Are Your Players Hitting Home Runs?
Devin Mesoraco is a baseball player for the Cincinnati Reds. He spends his time behind the plate catching a leather-covered piece of rubber. Sometimes it comes at him moving just a tad more than 100 mph. I have some insight into catching a ball hurling through space. I was on both sides of the pitcher/catcher equation in fast pitch softball in college. I can assure you, I neither caught nor threw at that velocity!
As a catcher, and at that speed, you have to be ready for anything.
Even though the catcher gives the signals and expects the pitch to match the signal, that doesn’t always happen. So, you have to align your expectations and understand what’s possible outside of them.

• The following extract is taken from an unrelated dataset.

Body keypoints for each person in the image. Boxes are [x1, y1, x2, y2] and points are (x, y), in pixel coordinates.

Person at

The unexpected also peaks its head in when Devin steps up to the batter’s box.
Traditionally, catchers aren’t expected to be good hitters. They’re expending energy all game long in ways that other players aren’t. Their knees are crunching and squeaking. They’re diving to the right and left and getting hit by that leather missile on regular occasions.

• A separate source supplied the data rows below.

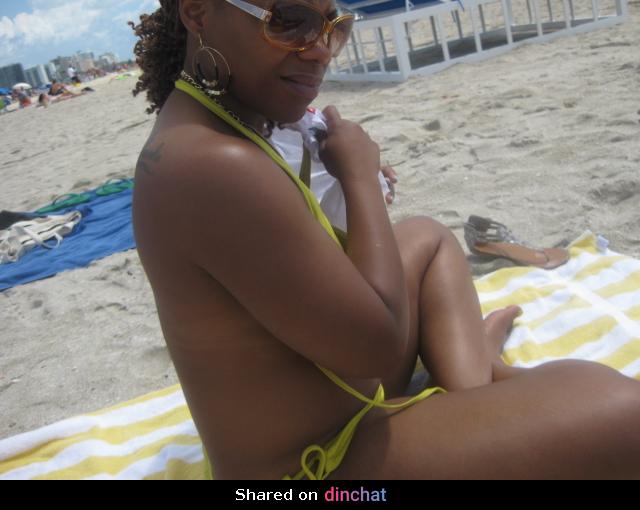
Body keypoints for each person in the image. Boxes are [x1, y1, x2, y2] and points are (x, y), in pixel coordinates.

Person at [130, 0, 640, 480]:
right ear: (198, 11)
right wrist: (360, 180)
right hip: (313, 472)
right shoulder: (211, 166)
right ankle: (482, 382)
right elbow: (377, 347)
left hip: (343, 400)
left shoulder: (218, 124)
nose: (320, 50)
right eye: (289, 20)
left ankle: (473, 384)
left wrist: (342, 180)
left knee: (427, 237)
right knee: (622, 412)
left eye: (334, 26)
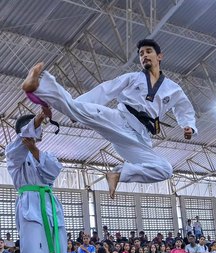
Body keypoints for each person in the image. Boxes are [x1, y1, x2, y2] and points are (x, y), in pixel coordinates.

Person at [22, 39, 197, 199]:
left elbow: (184, 107)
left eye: (148, 51)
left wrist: (188, 125)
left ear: (159, 56)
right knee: (76, 108)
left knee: (165, 170)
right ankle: (39, 84)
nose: (144, 56)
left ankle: (118, 174)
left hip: (140, 137)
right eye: (141, 54)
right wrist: (75, 111)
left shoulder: (174, 89)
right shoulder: (132, 78)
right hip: (119, 119)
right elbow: (106, 90)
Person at [5, 110, 81, 253]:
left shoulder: (45, 155)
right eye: (35, 128)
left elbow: (53, 172)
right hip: (30, 205)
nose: (38, 133)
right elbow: (22, 146)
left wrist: (35, 149)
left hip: (50, 206)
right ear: (24, 132)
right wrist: (38, 118)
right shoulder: (13, 152)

Screen Shot 2014-07-01 at 10.38.28 AMAnd yet, Devin just hit another home run in a game last week. That makes five games in a row where he swung mightily and launched the ball into the stands, displacing peanuts and popcorn and giving one lucky fan a souvenir to take away with her. He’s got the highest batting average on the team despite batting toward the bottom of the lineup for most of the season.
Here’s the thing.
If Devin just played to what they expected of him as a batting catcher, he would still be in the bottom of the pack. His passion and focus has propelled him up the charts and he’s now hitting “clean-up” — the preeminent spot for a hitter on the team.
What Do You See In Your Players?
This miracle of movement requires two things – the hitter to work hard on the game, and the team leaders to recognize that even a catcher can be a hitter.
The sooner coaches/leaders see team members beyond their preconceived notions, the better the player, and the better the team. Try this:
Ask yourself what your employees’ top strengths are.
Look for how they’re utilizing those strengths in the work they’re doing.
Think about how they could use those strengths to contribute in new ways.
Engage your employees in their own quest to find and use their strengths in new ways.
Sometimes, making time to look for the strengths in your people gives you another chance to see what’s best about them, and help them put it into action!
How do you see your players, and how might that view allow them to cross the plate after yet another home run?!